### Provided material
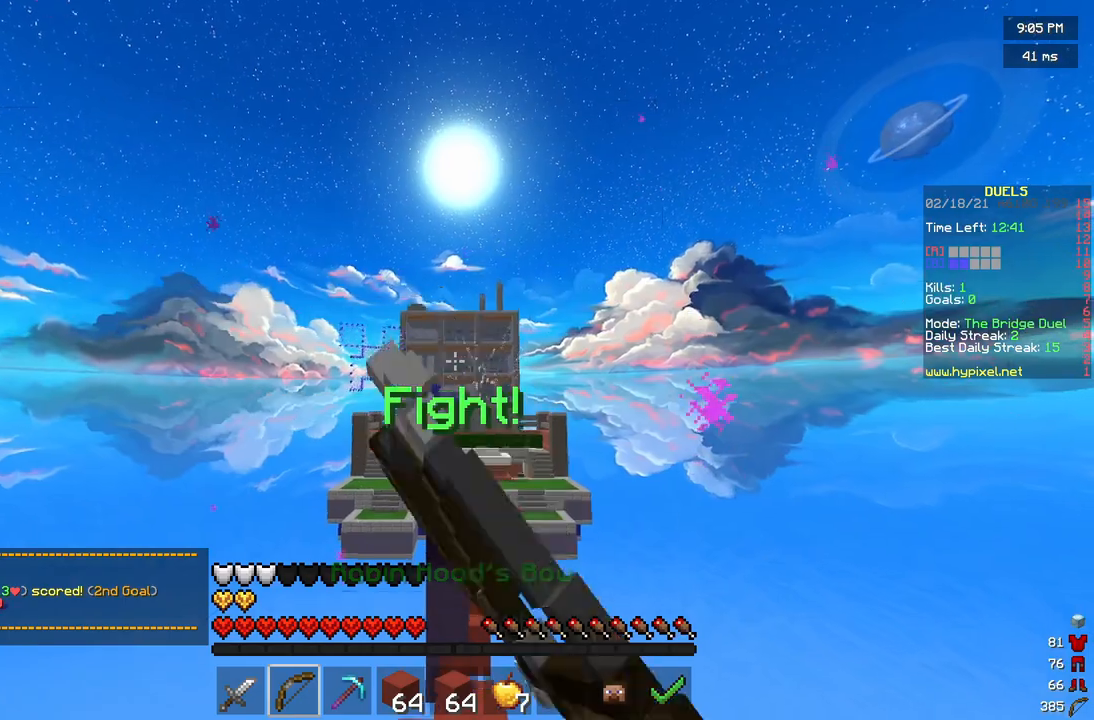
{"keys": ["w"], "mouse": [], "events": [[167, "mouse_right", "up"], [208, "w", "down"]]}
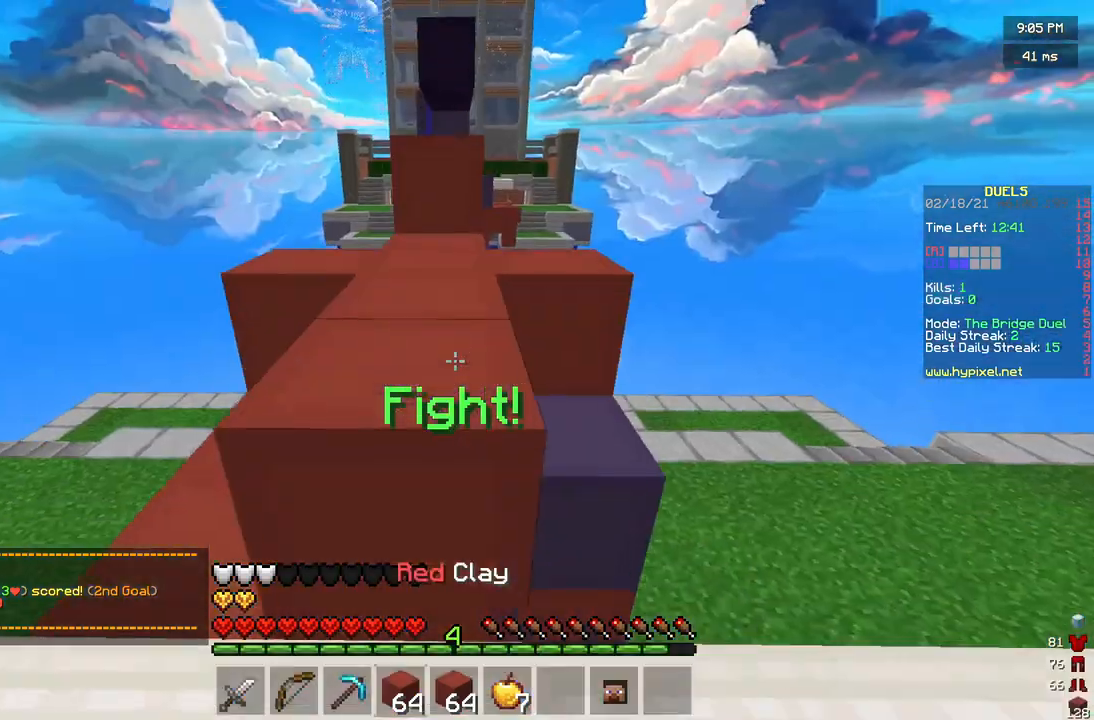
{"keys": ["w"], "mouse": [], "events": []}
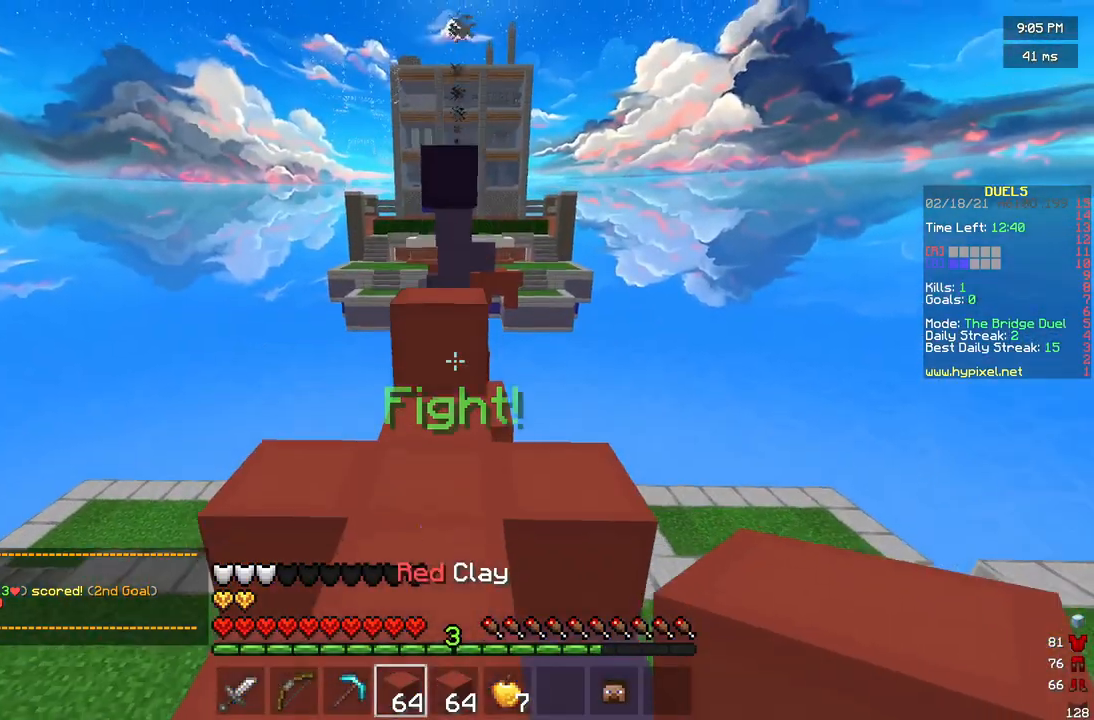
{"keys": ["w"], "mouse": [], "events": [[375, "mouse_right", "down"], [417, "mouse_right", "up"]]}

### Task details
The material should be returned verbatim, with all images omitted.

### Answer to this task
{"keys": ["w"], "mouse": [], "events": [[167, "mouse_right", "up"], [208, "w", "down"]]}
{"keys": ["w"], "mouse": [], "events": []}
{"keys": ["w"], "mouse": [], "events": [[375, "mouse_right", "down"], [417, "mouse_right", "up"]]}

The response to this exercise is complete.